→ Problem:
Print out the data below in full and exactly, skipping the pictures.

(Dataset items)
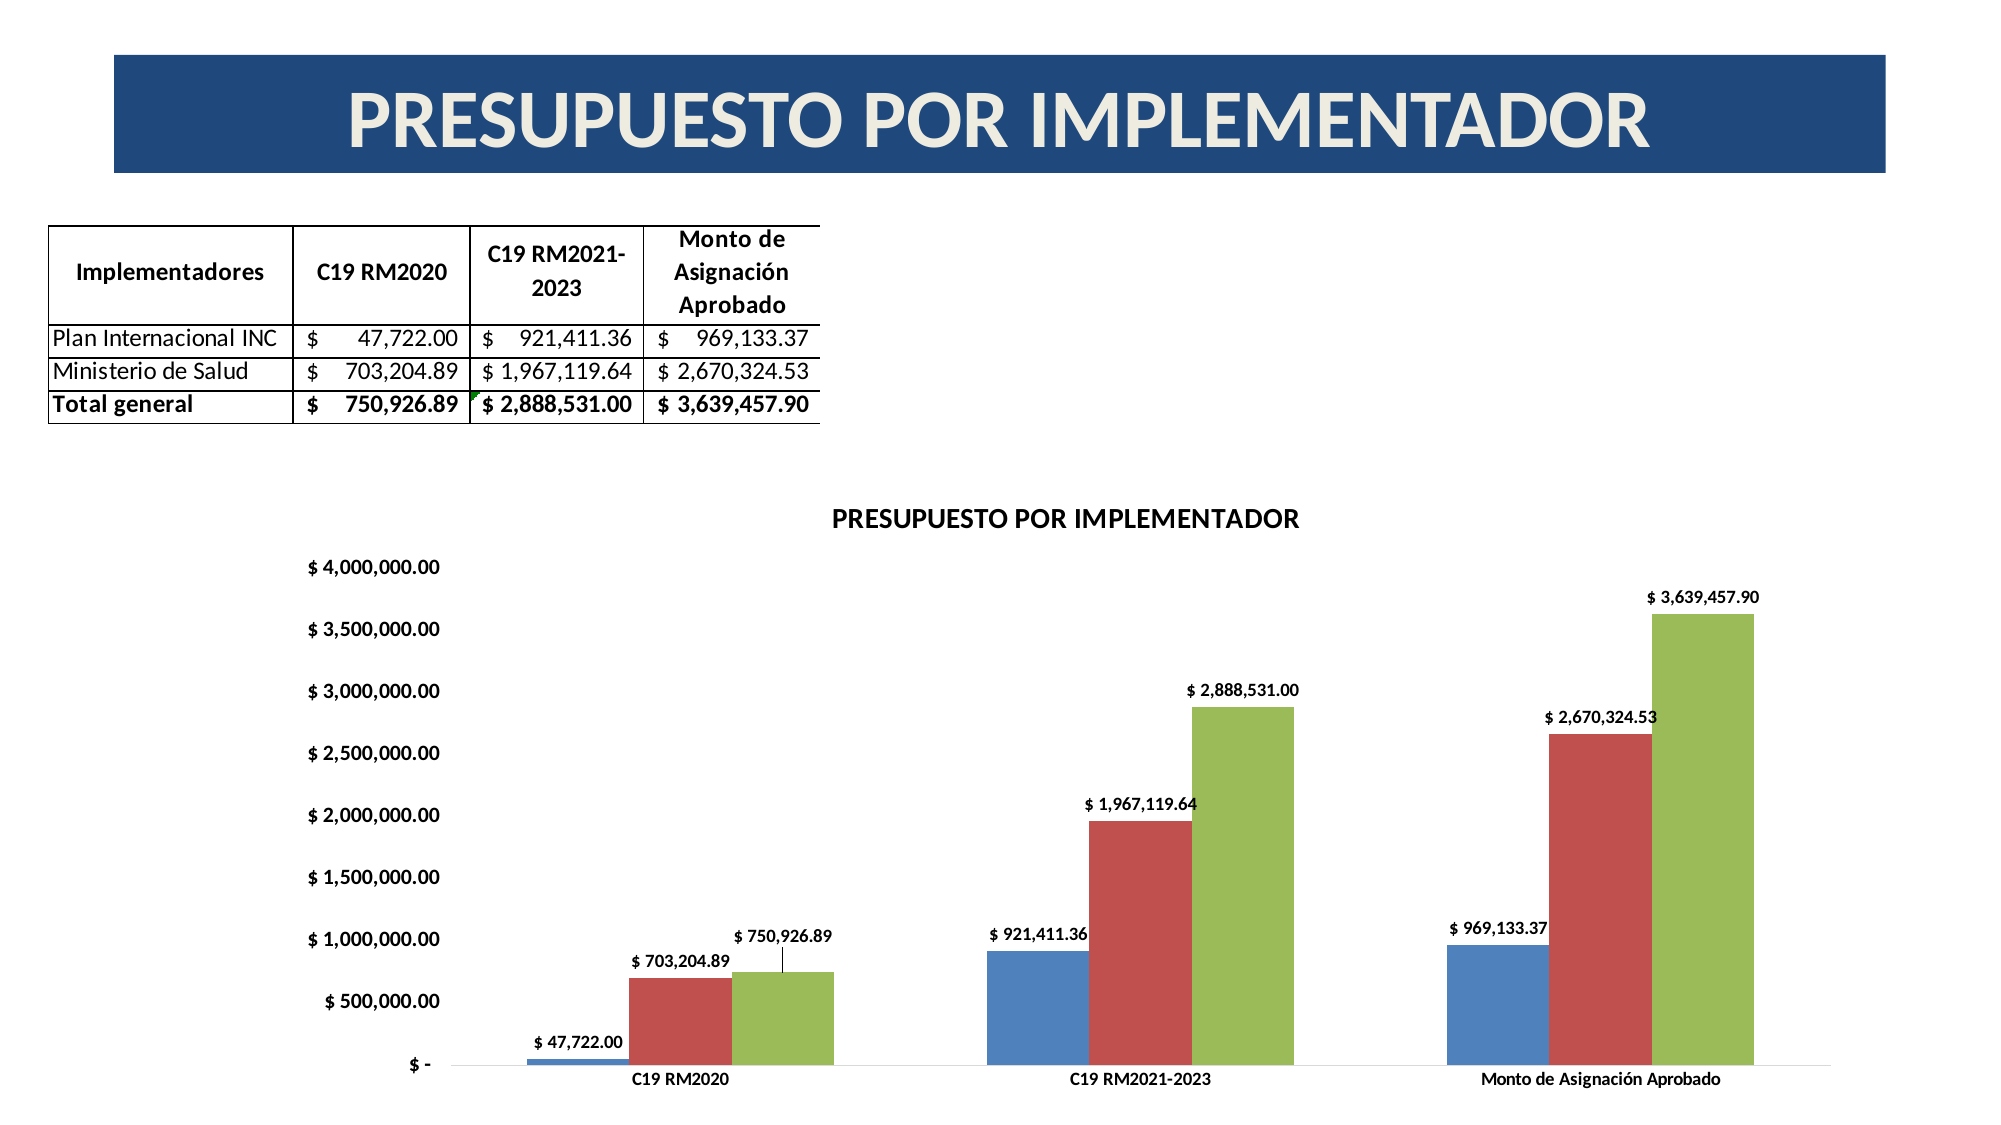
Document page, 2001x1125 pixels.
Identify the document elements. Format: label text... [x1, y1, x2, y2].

title PRESUPUESTO POR IMPLEMENTADOR [114, 54, 1886, 173]
chart [270, 477, 1863, 1103]
picture [47, 224, 822, 426]
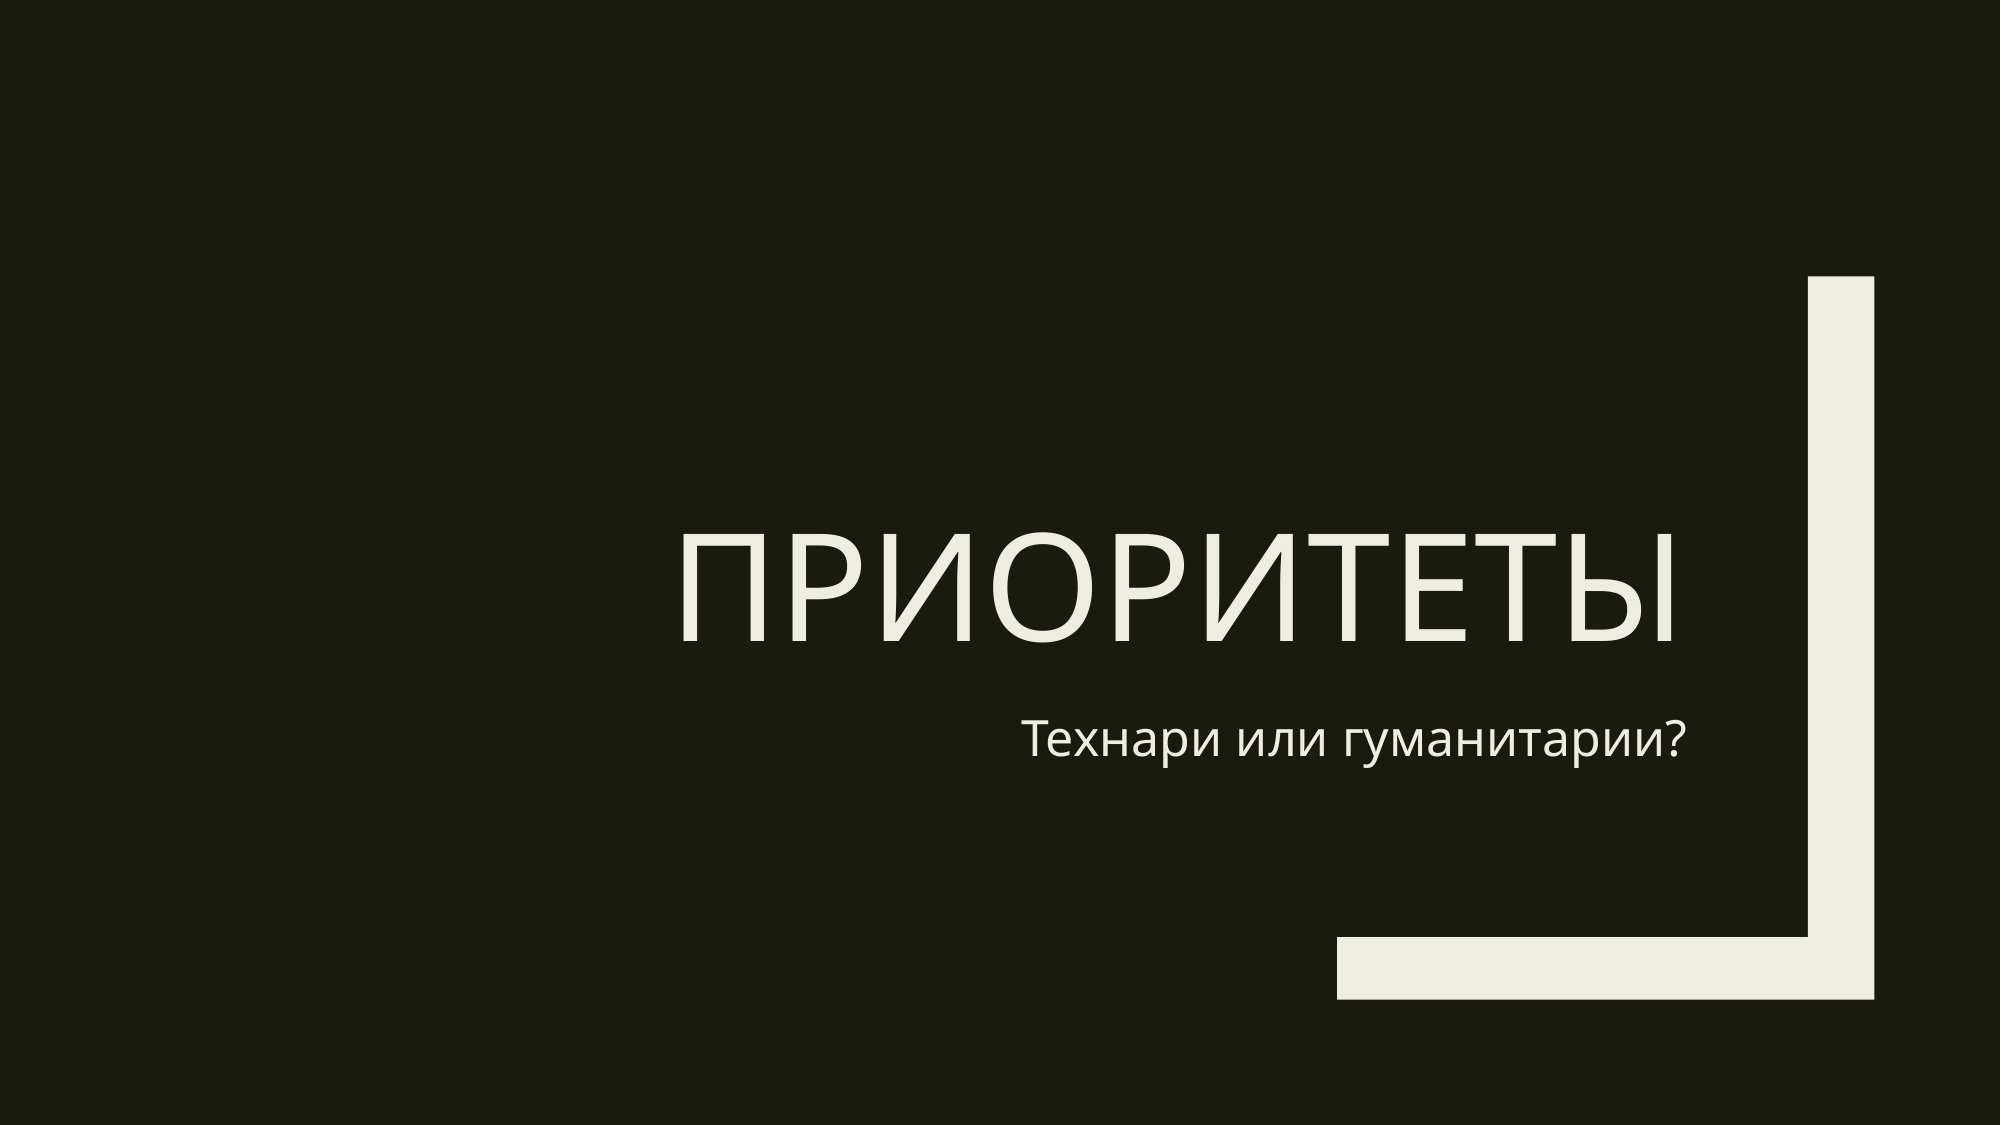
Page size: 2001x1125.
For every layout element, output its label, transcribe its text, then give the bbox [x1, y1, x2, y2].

title ПРиоритеты [125, 213, 1703, 682]
list Технари или гуманитарии? [125, 691, 1703, 880]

→ Answer for this exercise:
Document page, 2001x1125 pixels.
Identify the document elements. Format: label text... [x1, y1, x2, y2].

title PRESUPUESTO POR IMPLEMENTADOR [114, 54, 1886, 173]
chart [270, 477, 1863, 1103]
picture [47, 224, 822, 426]
Page size: 2001x1125.
For every layout element, output its label, transcribe its text, then give the bbox [x1, y1, x2, y2].

title ПРиоритеты [125, 213, 1703, 682]
list Технари или гуманитарии? [125, 691, 1703, 880]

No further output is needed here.